Whenever a line in the data holds the string "class", pull that line out.

----- Material for the task

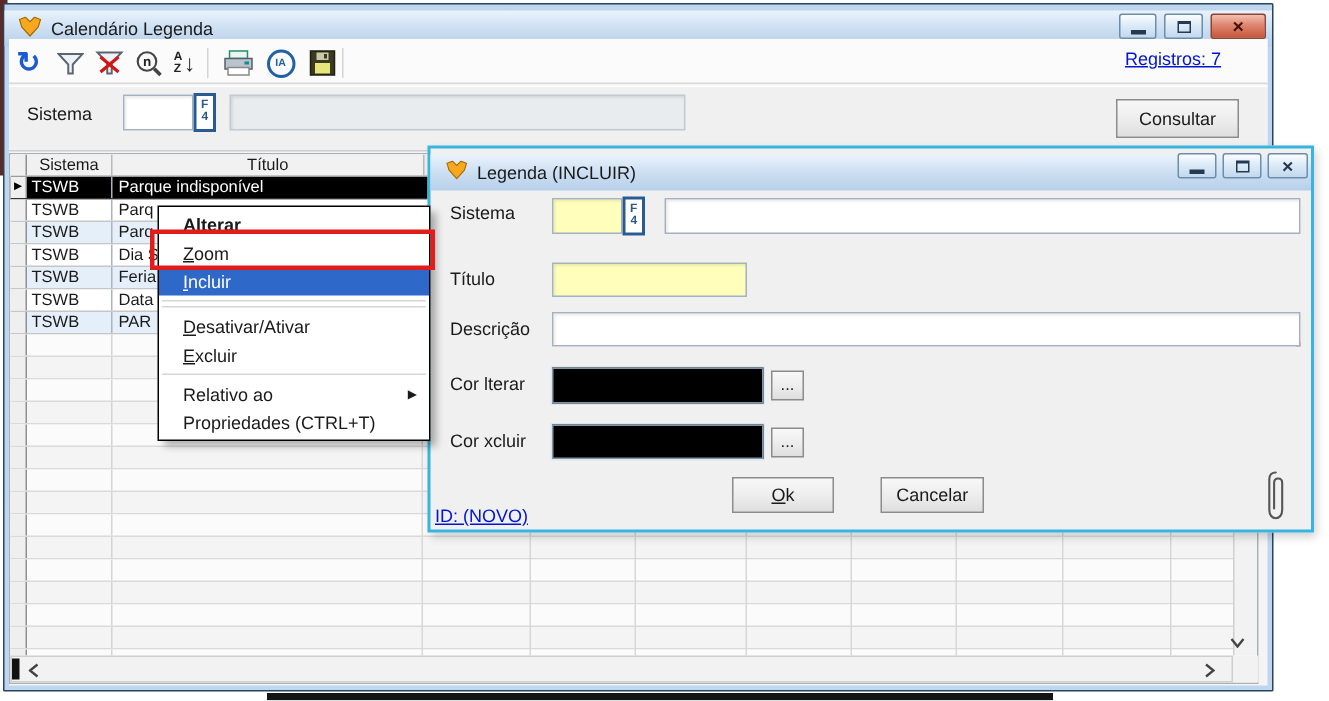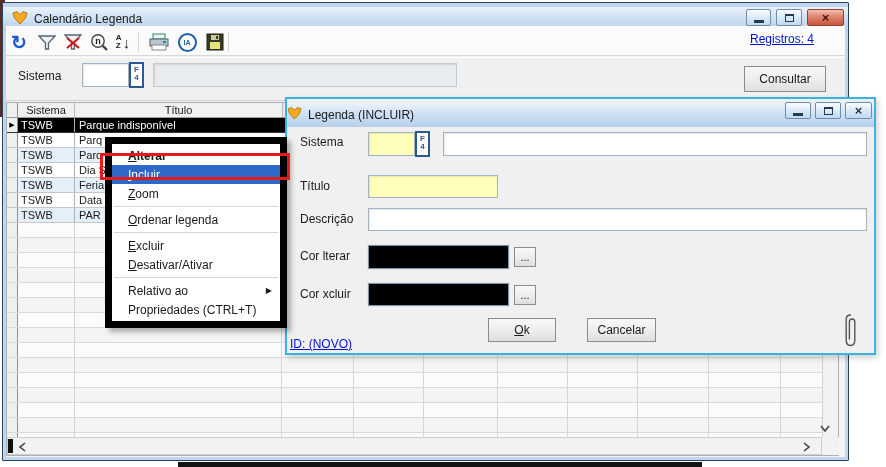--- a/index.html
+++ b/index.html
@@ -182,7 +182,7 @@
       </svg>
   </div>
   <div class="tb-sep" style="left:228px"></div>
-  <div class="abs registros link">Registros: 4</div>
+  <div class="abs registros link">Registros: 7</div>
 
   <div class="abs filter-panel"></div>
   <div class="lbl" style="left:18px;top:69px">Sistema</div>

----------

> **Solution**:
   <div class="tb-sep" style="left:228px"></div>
-  <div class="abs registros link">Registros: 4</div>
+  <div class="abs registros link">Registros: 7</div>
   <div class="abs filter-panel"></div>
   <div class="lbl" style="left:18px;top:69px">Sistema</div>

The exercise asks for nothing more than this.